An amateur attempt at breeding a chess-playing AI.

This program attempts to create a chess-playing AI by playing prospective AIs against each and letting the winners produce mutated copies. As evidence that this has a chance of working, here's a plot from a recent run of the value that the AIs place on each type of piece.

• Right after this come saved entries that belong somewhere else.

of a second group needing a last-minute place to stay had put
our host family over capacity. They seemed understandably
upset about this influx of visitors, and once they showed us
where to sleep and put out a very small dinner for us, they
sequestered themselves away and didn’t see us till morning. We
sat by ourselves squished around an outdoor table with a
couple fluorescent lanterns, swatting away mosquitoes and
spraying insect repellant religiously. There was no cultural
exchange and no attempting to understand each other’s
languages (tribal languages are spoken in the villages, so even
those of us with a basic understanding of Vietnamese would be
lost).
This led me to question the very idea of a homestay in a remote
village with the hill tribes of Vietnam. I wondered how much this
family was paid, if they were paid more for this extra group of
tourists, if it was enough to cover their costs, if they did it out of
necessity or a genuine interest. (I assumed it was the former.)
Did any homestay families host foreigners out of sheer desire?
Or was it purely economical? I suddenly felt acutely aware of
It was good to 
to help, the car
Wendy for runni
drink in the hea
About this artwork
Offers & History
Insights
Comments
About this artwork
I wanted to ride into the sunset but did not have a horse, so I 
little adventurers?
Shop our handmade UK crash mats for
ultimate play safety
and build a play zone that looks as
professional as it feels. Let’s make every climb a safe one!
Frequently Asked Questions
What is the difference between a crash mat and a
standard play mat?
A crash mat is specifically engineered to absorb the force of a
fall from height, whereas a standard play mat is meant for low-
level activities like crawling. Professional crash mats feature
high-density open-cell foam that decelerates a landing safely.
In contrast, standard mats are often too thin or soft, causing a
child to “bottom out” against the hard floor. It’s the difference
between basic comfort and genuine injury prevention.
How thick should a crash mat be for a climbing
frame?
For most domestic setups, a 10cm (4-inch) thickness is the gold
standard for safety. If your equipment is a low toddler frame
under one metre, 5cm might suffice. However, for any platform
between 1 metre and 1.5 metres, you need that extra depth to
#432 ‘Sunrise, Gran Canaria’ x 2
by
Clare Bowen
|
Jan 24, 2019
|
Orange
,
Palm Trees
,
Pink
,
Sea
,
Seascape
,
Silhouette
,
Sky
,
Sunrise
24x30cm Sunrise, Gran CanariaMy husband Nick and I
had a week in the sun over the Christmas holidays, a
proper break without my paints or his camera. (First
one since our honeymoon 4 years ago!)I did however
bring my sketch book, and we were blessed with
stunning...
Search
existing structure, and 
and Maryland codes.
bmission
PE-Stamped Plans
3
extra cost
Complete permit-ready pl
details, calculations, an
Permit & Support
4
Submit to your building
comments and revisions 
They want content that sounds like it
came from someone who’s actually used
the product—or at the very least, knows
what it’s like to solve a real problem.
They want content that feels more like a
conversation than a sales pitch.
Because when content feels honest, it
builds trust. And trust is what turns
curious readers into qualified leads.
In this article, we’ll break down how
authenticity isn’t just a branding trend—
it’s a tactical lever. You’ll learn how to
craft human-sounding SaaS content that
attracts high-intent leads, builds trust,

An example of the evolution of piece values

It took awhile (tens of thousands of generations), but it did figure out the correct ordering and relative value of the major pieces. Pawns have other genes measuring the influence of their positions, so their absolute value tends to be zero instead of the traditional one.

Quick build instructions

Linux

  1. Install gcc or clang
  2. Clone this repository to your computer.
  3. ./create_Makefile gcc (or clang)
  4. make release

Windows

  1. Clone this repository to your computer.
  2. Open Genetic_Chess.sln in Visual Studio and compile.

Documentation

  • make user_manual for the User Manual PDF (requires pdflatex)
    • Or compile doc/reference.tex with TexWriter or similar.
  • make code_docs for HTML source code references
  • make docs for both

Start a game

  1. Install a chess GUI (e.g., cutechess)
  2. Create a new engine with the compiled executable and with the command-line parameters -genetic genome_example.txt
    • After running a gene pool, you can replace the genome_example.txt argument with the file name and ID number of the best specimen from the gene pool.

Start a gene pool

  1. Edit gene_pool_config_example.txt to adjust the number of simultaneous games to a number less than or equal to the number of processors on your computer.
  2. <bin location>/genetic_chess -gene-pool gene_pool_config_example.txt
    • If compiling with Visual Studio, look in x86/Release or x64/Release for the compiled program.
  3. Every few hours or days, pause the gene pool with Ctrl-Z (Linux) or Ctrl-C (on Windows) and run python3 analysis/run_all_plots.py gene_pool_config_example.txt to generate plots and other data showing the evolution and behavior of the specimens.
    • This script requires python3, numpy, and matplotlib to run.